What are the factors associated with diabetes?

It is well known that the tendency to develop diabetes is inherited. However, for the disease to manifest itself in predisposed individuals, other conditions are also required; the most significant are abdominal adiposity and sedentary habits.
In fact, even individuals with a strong inherited predisposition will never develop diabetes if they stay slim and fit. Some factors can be modified and some cannot.

Modifiable Non Modifiable
Behavioral and lifestyle-related such as obesity, physical inactivity, unhealthy dietary habit, stress and drugs etc. Genetic factors such as family history
Previously identified glucose intolerance (IGT and/or IFG) Demographic determinant such as age, gender and ethnicity
Metabolic syndrome History of gestational diabetes
Intrauterine environment Polycystic ovary syndrome

What are the levels of prevention?

3 levels of prevention. These are-
Primary prevention refers to avoiding the onset of the disease.
Secondary prevention means early detection of diabetes and prompt initiation of treatment to prevent/delay the complications.
Tertiary prevention aims to prevent/delay more advanced complications.

Tell some simple ways of diabetes prevention and also its future complications?
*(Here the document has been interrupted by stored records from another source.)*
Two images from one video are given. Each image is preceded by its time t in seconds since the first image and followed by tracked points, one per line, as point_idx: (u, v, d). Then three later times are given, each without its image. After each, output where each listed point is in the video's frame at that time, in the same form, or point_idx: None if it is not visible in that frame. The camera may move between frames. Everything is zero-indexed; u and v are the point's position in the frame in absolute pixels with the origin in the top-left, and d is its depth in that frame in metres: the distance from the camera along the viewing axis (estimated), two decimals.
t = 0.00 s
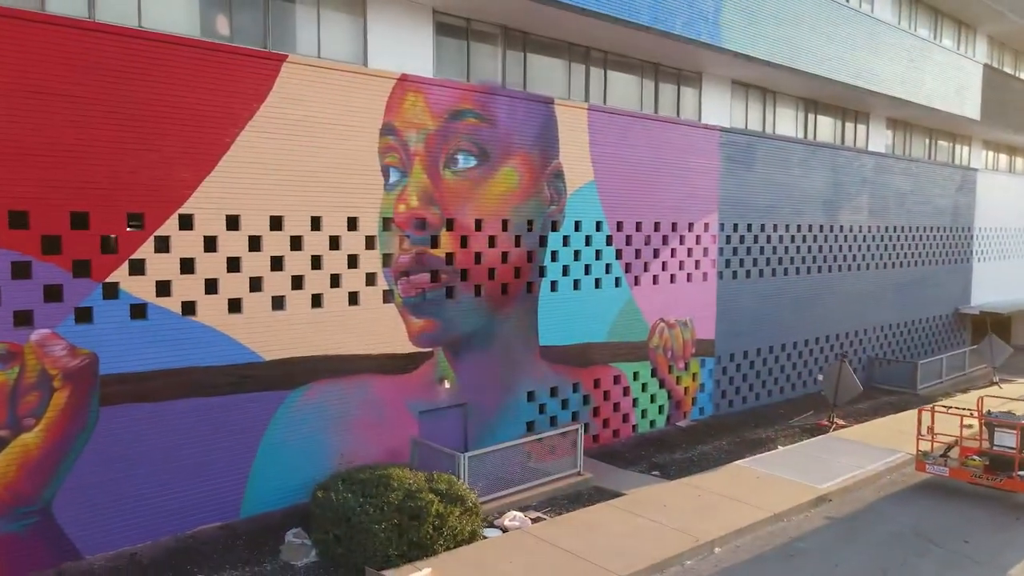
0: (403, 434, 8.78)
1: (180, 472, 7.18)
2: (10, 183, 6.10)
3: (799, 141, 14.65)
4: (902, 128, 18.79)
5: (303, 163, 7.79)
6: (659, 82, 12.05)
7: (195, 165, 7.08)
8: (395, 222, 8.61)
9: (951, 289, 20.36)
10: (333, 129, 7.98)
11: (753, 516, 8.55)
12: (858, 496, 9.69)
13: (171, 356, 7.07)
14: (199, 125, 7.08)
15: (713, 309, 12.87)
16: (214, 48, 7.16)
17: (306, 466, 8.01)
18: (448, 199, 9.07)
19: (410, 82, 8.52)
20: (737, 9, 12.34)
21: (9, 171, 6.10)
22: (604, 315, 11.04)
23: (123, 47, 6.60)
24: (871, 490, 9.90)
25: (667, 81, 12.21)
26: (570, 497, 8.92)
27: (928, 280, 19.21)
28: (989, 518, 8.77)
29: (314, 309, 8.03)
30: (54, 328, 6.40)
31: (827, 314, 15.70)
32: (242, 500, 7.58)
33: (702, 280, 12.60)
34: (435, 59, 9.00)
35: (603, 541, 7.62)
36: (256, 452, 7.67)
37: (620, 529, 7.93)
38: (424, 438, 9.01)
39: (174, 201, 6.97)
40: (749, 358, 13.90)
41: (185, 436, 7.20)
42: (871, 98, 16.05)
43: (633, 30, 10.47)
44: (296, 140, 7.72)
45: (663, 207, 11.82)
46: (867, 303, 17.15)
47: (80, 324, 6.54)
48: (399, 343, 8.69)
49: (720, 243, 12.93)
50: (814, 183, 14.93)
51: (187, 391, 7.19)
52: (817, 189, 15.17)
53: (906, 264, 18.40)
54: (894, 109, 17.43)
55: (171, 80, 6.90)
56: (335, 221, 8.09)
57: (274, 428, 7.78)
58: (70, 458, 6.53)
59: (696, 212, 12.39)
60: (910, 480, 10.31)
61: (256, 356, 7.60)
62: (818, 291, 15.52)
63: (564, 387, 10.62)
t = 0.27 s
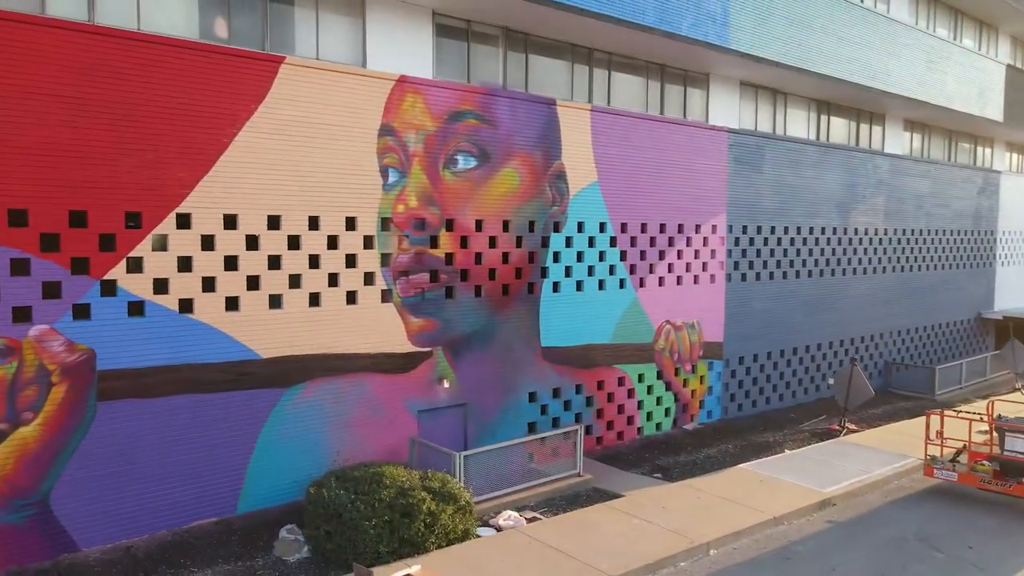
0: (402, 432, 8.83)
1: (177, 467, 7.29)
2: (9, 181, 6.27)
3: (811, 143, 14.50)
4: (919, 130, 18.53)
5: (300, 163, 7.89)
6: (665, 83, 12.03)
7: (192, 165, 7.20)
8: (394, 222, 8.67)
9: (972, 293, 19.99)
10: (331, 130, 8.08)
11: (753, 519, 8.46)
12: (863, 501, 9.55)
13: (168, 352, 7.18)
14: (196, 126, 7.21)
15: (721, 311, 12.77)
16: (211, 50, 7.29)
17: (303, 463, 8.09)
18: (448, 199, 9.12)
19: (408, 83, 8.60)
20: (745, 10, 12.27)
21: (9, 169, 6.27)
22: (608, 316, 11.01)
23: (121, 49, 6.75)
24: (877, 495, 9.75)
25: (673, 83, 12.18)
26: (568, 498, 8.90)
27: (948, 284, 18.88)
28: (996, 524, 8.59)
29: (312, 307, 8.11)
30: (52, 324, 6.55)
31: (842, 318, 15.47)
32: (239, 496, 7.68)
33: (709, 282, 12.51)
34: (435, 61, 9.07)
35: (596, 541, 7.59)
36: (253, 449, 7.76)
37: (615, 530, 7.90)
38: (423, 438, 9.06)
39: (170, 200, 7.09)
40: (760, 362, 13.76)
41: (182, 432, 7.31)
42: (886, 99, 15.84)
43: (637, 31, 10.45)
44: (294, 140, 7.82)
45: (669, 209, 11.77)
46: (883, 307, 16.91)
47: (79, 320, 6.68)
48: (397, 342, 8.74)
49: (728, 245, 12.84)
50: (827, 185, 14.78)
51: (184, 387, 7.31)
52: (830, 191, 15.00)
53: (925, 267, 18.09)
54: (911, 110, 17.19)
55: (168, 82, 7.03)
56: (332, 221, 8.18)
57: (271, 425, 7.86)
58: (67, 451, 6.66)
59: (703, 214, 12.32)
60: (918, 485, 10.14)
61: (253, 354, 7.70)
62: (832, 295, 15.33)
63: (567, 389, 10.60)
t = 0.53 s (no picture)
0: (400, 432, 8.87)
1: (174, 463, 7.39)
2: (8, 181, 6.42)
3: (823, 144, 14.34)
4: (937, 130, 18.22)
5: (297, 164, 7.98)
6: (670, 85, 11.99)
7: (190, 166, 7.32)
8: (393, 223, 8.73)
9: (995, 297, 19.60)
10: (327, 129, 8.17)
11: (753, 521, 8.37)
12: (868, 506, 9.40)
13: (166, 350, 7.30)
14: (195, 128, 7.33)
15: (729, 314, 12.67)
16: (211, 53, 7.42)
17: (300, 461, 8.16)
18: (448, 200, 9.16)
19: (407, 85, 8.67)
20: (753, 9, 12.18)
21: (8, 169, 6.42)
22: (611, 317, 10.98)
23: (120, 53, 6.90)
24: (883, 500, 9.58)
25: (680, 84, 12.13)
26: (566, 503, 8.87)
27: (968, 287, 18.53)
28: (1004, 531, 8.41)
29: (310, 306, 8.20)
30: (50, 321, 6.68)
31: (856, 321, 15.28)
32: (235, 493, 7.76)
33: (717, 284, 12.43)
34: (435, 62, 9.14)
35: (589, 543, 7.56)
36: (250, 446, 7.85)
37: (610, 532, 7.85)
38: (422, 438, 9.09)
39: (168, 200, 7.21)
40: (770, 365, 13.61)
41: (179, 429, 7.41)
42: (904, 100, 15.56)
43: (640, 32, 10.42)
44: (291, 141, 7.91)
45: (674, 210, 11.71)
46: (902, 311, 16.62)
47: (77, 318, 6.81)
48: (396, 341, 8.80)
49: (737, 247, 12.73)
50: (840, 187, 14.62)
51: (182, 384, 7.41)
52: (843, 193, 14.80)
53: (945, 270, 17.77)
54: (929, 111, 16.94)
55: (167, 84, 7.16)
56: (330, 220, 8.26)
57: (268, 423, 7.94)
58: (66, 446, 6.79)
59: (709, 215, 12.24)
60: (926, 490, 9.95)
61: (250, 353, 7.79)
62: (846, 297, 15.11)
63: (569, 391, 10.57)
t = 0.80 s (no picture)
0: (399, 432, 8.92)
1: (172, 461, 7.51)
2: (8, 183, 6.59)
3: (835, 145, 14.15)
4: (958, 130, 17.89)
5: (295, 166, 8.06)
6: (676, 86, 11.93)
7: (188, 168, 7.44)
8: (391, 223, 8.79)
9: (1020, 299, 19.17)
10: (326, 130, 8.23)
11: (750, 525, 8.28)
12: (872, 511, 9.25)
13: (164, 349, 7.42)
14: (193, 130, 7.45)
15: (737, 316, 12.55)
16: (209, 56, 7.54)
17: (297, 460, 8.24)
18: (447, 201, 9.20)
19: (405, 87, 8.72)
20: (762, 8, 12.05)
21: (8, 171, 6.58)
22: (615, 319, 10.94)
23: (118, 57, 7.04)
24: (888, 505, 9.42)
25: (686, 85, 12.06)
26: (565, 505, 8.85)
27: (991, 289, 18.14)
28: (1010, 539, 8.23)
29: (308, 306, 8.28)
30: (49, 320, 6.82)
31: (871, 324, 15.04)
32: (232, 491, 7.86)
33: (724, 286, 12.33)
34: (435, 64, 9.19)
35: (581, 544, 7.53)
36: (247, 444, 7.94)
37: (604, 534, 7.82)
38: (421, 438, 9.12)
39: (166, 201, 7.34)
40: (781, 368, 13.45)
41: (177, 426, 7.53)
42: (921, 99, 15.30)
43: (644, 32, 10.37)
44: (288, 143, 8.00)
45: (680, 211, 11.64)
46: (920, 314, 16.33)
47: (76, 317, 6.95)
48: (394, 342, 8.85)
49: (745, 248, 12.62)
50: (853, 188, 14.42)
51: (180, 382, 7.52)
52: (856, 194, 14.59)
53: (966, 272, 17.42)
54: (948, 111, 16.64)
55: (165, 87, 7.29)
56: (328, 221, 8.33)
57: (265, 421, 8.03)
58: (65, 442, 6.94)
59: (717, 216, 12.14)
60: (934, 496, 9.76)
61: (248, 352, 7.88)
62: (860, 299, 14.89)
63: (571, 393, 10.54)
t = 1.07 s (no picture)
0: (397, 431, 8.98)
1: (170, 457, 7.63)
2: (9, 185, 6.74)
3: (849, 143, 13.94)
4: (980, 128, 17.54)
5: (293, 167, 8.15)
6: (682, 85, 11.86)
7: (186, 169, 7.56)
8: (390, 223, 8.84)
9: None
10: (323, 132, 8.32)
11: (747, 527, 8.20)
12: (875, 515, 9.10)
13: (162, 347, 7.54)
14: (191, 132, 7.57)
15: (745, 317, 12.43)
16: (207, 59, 7.64)
17: (294, 457, 8.33)
18: (447, 202, 9.23)
19: (404, 88, 8.78)
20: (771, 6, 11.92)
21: (9, 172, 6.73)
22: (618, 319, 10.90)
23: (117, 60, 7.16)
24: (893, 510, 9.27)
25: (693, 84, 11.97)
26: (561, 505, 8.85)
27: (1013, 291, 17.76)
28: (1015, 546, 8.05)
29: (306, 306, 8.37)
30: (49, 319, 6.98)
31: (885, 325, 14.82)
32: (230, 488, 7.97)
33: (732, 286, 12.22)
34: (434, 66, 9.24)
35: (573, 544, 7.51)
36: (245, 442, 8.05)
37: (597, 535, 7.79)
38: (420, 438, 9.18)
39: (164, 202, 7.46)
40: (791, 370, 13.29)
41: (175, 423, 7.65)
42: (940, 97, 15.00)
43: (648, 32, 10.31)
44: (286, 144, 8.09)
45: (686, 211, 11.56)
46: (937, 315, 16.04)
47: (76, 315, 7.10)
48: (393, 341, 8.91)
49: (754, 248, 12.50)
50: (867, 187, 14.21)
51: (178, 380, 7.64)
52: (871, 193, 14.36)
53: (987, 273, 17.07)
54: (968, 108, 16.31)
55: (164, 90, 7.41)
56: (326, 222, 8.41)
57: (263, 420, 8.13)
58: (64, 438, 7.09)
59: (724, 216, 12.05)
60: (941, 501, 9.58)
61: (245, 351, 7.99)
62: (875, 300, 14.66)
63: (573, 394, 10.53)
One should follow these recommendations ---

Life-long
……….healthy eating
……….daily physical activity
……….all things in moderation

TIP: Everyone needs to do these things, whether they obese, overweight, or normal weight.

Recommendations
Based on the findings of lifestyle prevention studies, international bodies like the International Diabetes Federation (IDF) recommends that:

  • Everyone is encouraged to engage in at least 30 min of moderately intense (e.g. brisk walking) most days of the week.
  • Everyone should be encouraged to maintain a healthy weight.
  • Adults with BMI > 25 kg/m2 in Europids and > 23 kg/m2 in Asians should be encouraged to attain and maintain a healthy weight and/or 5–10% weight reduction.
  • Children should be encouraged to attain and maintain weight for height in the normal range.
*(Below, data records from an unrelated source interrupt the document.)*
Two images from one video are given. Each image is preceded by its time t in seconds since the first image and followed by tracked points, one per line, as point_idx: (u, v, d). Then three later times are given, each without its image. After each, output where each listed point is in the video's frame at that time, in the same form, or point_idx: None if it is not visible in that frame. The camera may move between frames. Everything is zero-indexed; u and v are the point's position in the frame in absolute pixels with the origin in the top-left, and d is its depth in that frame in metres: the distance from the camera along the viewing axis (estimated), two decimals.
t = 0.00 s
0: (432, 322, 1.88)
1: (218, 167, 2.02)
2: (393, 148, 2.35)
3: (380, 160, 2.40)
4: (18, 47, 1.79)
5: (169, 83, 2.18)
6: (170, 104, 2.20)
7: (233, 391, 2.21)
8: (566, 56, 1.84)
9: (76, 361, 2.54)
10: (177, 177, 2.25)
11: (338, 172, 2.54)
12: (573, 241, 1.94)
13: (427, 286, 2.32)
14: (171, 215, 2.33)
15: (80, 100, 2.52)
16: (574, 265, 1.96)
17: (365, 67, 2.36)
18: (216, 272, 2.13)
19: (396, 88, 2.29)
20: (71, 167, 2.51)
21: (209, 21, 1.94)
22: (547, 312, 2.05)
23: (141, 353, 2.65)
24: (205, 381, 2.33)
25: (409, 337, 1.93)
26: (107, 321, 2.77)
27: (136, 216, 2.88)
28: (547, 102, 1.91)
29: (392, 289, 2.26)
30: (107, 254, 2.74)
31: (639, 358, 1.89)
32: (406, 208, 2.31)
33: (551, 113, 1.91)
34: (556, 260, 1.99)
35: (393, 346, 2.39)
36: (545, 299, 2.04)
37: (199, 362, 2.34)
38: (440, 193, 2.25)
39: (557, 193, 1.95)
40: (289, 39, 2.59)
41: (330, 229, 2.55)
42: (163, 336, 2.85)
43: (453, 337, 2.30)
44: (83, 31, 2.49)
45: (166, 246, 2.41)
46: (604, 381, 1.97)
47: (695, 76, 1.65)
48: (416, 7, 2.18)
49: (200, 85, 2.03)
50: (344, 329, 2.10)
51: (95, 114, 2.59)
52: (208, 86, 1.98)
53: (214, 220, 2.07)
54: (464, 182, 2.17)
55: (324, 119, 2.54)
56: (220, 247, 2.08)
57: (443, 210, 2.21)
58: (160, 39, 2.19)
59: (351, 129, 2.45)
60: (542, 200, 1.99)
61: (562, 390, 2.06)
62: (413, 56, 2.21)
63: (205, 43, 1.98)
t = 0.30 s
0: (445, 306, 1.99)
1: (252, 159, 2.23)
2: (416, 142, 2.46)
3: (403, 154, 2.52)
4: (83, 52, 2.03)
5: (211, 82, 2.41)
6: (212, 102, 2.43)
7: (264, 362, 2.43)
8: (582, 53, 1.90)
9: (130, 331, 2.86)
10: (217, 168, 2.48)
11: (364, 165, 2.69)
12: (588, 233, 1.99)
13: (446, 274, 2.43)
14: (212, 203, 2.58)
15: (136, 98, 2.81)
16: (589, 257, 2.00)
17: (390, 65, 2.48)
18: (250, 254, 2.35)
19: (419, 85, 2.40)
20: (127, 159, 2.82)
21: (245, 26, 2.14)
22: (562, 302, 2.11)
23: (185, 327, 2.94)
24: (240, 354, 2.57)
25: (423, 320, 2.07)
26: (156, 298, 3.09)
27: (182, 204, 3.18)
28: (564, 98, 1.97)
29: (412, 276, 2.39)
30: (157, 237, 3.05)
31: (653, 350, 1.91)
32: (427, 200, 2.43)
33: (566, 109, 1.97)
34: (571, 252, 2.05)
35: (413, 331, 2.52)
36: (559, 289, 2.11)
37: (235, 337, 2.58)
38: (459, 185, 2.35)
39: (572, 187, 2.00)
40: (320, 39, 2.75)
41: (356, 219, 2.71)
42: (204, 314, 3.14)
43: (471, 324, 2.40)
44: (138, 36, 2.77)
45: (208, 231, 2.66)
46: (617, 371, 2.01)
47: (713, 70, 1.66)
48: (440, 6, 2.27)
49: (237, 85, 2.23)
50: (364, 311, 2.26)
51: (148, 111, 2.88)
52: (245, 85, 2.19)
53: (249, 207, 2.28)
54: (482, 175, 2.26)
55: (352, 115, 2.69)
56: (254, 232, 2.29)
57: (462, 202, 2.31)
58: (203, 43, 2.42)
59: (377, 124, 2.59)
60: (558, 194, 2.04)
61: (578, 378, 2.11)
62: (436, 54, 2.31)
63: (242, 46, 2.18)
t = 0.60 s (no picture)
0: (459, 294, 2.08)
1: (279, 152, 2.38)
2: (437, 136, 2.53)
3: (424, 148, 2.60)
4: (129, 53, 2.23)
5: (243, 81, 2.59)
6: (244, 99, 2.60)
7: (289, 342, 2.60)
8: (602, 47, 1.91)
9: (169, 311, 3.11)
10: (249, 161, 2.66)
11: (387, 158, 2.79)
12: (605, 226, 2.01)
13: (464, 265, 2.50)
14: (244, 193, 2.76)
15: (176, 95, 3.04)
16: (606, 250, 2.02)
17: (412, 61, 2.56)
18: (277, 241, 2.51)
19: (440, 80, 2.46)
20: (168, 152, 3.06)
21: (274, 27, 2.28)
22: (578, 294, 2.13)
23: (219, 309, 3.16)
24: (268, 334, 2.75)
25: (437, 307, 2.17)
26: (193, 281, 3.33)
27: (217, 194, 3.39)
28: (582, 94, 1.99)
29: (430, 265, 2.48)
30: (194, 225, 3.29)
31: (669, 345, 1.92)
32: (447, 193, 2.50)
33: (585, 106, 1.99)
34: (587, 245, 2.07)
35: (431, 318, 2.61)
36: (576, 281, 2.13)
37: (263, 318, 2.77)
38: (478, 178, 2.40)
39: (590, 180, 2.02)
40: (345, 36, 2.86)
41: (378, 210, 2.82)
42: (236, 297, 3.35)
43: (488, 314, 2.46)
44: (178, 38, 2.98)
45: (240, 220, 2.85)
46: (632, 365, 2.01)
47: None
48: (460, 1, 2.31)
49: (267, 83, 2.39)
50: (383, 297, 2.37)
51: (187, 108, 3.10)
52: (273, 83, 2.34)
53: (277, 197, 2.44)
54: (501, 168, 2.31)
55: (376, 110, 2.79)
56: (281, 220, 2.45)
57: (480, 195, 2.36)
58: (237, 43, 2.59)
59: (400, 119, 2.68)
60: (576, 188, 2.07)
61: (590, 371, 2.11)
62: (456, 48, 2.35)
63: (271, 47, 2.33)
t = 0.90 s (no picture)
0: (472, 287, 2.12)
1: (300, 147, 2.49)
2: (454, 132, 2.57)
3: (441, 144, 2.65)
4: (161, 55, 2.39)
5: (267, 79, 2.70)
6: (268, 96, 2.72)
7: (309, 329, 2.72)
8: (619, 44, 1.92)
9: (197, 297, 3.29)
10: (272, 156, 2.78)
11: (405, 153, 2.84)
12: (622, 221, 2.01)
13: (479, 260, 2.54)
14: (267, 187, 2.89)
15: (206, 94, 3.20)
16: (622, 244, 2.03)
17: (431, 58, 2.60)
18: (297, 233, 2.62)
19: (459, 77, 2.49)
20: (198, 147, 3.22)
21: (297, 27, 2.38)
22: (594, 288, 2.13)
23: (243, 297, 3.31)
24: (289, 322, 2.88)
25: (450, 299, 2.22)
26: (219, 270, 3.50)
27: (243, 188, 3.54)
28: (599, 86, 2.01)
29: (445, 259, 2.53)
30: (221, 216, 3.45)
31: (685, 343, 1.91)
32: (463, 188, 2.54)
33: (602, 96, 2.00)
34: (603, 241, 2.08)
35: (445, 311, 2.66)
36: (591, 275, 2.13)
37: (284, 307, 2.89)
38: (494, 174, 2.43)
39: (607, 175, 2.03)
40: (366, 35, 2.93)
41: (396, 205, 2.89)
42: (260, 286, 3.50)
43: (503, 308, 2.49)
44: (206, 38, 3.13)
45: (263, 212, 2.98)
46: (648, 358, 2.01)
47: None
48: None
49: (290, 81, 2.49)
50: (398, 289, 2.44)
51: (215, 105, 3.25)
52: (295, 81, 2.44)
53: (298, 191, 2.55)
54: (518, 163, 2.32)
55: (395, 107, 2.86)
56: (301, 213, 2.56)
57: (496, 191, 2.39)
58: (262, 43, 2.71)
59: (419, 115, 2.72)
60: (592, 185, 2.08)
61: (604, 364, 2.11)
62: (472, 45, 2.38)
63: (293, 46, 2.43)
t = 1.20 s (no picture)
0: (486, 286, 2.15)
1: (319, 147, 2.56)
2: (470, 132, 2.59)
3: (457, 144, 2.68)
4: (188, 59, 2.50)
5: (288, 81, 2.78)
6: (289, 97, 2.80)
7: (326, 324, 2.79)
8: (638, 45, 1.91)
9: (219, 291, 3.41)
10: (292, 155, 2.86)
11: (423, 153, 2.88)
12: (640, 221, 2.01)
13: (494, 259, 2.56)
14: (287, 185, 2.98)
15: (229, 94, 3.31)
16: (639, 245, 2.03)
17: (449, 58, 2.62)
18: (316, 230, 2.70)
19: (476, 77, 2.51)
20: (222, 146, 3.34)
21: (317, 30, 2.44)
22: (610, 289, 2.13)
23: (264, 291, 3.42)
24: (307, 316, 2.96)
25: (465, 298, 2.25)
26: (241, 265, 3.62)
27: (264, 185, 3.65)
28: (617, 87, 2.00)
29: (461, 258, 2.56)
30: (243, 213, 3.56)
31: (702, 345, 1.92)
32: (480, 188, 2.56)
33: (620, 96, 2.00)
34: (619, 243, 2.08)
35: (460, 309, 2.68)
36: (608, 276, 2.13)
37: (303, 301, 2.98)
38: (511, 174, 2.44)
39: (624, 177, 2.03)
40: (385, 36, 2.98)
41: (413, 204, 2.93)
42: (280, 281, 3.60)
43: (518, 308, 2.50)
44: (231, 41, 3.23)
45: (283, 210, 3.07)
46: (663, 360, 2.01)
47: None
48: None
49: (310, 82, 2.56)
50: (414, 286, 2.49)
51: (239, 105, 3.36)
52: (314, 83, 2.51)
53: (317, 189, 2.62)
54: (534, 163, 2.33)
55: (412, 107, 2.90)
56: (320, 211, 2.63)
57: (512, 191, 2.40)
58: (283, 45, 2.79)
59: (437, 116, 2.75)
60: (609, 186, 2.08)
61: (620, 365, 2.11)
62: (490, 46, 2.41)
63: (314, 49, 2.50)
What are the obstacles and barriers for diabetes prevention?

Economic problems: unavailability of needed resources.
Socio-cultural problems like-

  • Obesity is not considered negatively.
  • No value given to physical exercise.
  • Changing diet is very difficult.
  • No time is granted to do physical exercise at work.
  • Fatalism.
  • Lack of data, knowledge and skills.